TASK GOAL: The records below need to be restated word for word.

Excerpts from a dataset:
+ + + + + + +

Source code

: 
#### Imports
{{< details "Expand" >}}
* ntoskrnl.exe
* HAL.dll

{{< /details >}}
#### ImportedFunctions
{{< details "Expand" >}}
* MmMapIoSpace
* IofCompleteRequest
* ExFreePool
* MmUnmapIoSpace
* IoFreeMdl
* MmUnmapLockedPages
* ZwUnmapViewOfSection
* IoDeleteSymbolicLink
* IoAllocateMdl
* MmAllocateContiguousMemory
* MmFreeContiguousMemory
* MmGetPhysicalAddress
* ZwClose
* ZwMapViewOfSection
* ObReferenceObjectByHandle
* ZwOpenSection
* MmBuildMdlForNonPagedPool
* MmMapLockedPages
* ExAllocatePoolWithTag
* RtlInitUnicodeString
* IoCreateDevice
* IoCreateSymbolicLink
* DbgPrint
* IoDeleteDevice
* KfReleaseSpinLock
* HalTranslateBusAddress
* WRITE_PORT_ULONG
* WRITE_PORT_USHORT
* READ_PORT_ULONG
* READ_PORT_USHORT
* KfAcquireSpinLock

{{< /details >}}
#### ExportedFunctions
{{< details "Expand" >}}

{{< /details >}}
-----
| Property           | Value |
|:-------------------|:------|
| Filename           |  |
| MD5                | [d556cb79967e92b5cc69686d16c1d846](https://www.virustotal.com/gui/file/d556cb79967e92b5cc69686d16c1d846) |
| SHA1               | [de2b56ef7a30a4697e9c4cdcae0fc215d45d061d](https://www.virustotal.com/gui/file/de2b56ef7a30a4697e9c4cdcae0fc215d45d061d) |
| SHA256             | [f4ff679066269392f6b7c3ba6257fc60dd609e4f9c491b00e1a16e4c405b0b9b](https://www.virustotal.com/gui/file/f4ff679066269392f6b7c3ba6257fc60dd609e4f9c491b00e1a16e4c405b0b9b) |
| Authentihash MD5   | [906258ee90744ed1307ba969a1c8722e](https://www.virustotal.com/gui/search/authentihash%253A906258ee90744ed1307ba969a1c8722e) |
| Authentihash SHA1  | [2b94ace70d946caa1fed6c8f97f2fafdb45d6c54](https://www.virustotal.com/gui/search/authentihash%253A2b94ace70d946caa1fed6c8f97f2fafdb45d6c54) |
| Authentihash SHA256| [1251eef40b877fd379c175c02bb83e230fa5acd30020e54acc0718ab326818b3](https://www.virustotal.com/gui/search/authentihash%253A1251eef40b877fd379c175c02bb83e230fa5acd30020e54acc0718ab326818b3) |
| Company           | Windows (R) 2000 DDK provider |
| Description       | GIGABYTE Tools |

+ + + + + + +

WORKED SOLUTION:
Source code

: 
#### Imports
{{< details "Expand" >}}
* ntoskrnl.exe
* HAL.dll

{{< /details >}}
#### ImportedFunctions
{{< details "Expand" >}}
* MmMapIoSpace
* IofCompleteRequest
* ExFreePool
* MmUnmapIoSpace
* IoFreeMdl
* MmUnmapLockedPages
* ZwUnmapViewOfSection
* IoDeleteSymbolicLink
* IoAllocateMdl
* MmAllocateContiguousMemory
* MmFreeContiguousMemory
* MmGetPhysicalAddress
* ZwClose
* ZwMapViewOfSection
* ObReferenceObjectByHandle
* ZwOpenSection
* MmBuildMdlForNonPagedPool
* MmMapLockedPages
* ExAllocatePoolWithTag
* RtlInitUnicodeString
* IoCreateDevice
* IoCreateSymbolicLink
* DbgPrint
* IoDeleteDevice
* KfReleaseSpinLock
* HalTranslateBusAddress
* WRITE_PORT_ULONG
* WRITE_PORT_USHORT
* READ_PORT_ULONG
* READ_PORT_USHORT
* KfAcquireSpinLock

{{< /details >}}
#### ExportedFunctions
{{< details "Expand" >}}

{{< /details >}}
-----
| Property           | Value |
|:-------------------|:------|
| Filename           |  |
| MD5                | [d556cb79967e92b5cc69686d16c1d846](https://www.virustotal.com/gui/file/d556cb79967e92b5cc69686d16c1d846) |
| SHA1               | [de2b56ef7a30a4697e9c4cdcae0fc215d45d061d](https://www.virustotal.com/gui/file/de2b56ef7a30a4697e9c4cdcae0fc215d45d061d) |
| SHA256             | [f4ff679066269392f6b7c3ba6257fc60dd609e4f9c491b00e1a16e4c405b0b9b](https://www.virustotal.com/gui/file/f4ff679066269392f6b7c3ba6257fc60dd609e4f9c491b00e1a16e4c405b0b9b) |
| Authentihash MD5   | [906258ee90744ed1307ba969a1c8722e](https://www.virustotal.com/gui/search/authentihash%253A906258ee90744ed1307ba969a1c8722e) |
| Authentihash SHA1  | [2b94ace70d946caa1fed6c8f97f2fafdb45d6c54](https://www.virustotal.com/gui/search/authentihash%253A2b94ace70d946caa1fed6c8f97f2fafdb45d6c54) |
| Authentihash SHA256| [1251eef40b877fd379c175c02bb83e230fa5acd30020e54acc0718ab326818b3](https://www.virustotal.com/gui/search/authentihash%253A1251eef40b877fd379c175c02bb83e230fa5acd30020e54acc0718ab326818b3) |
| Company           | Windows (R) 2000 DDK provider |
| Description       | GIGABYTE Tools |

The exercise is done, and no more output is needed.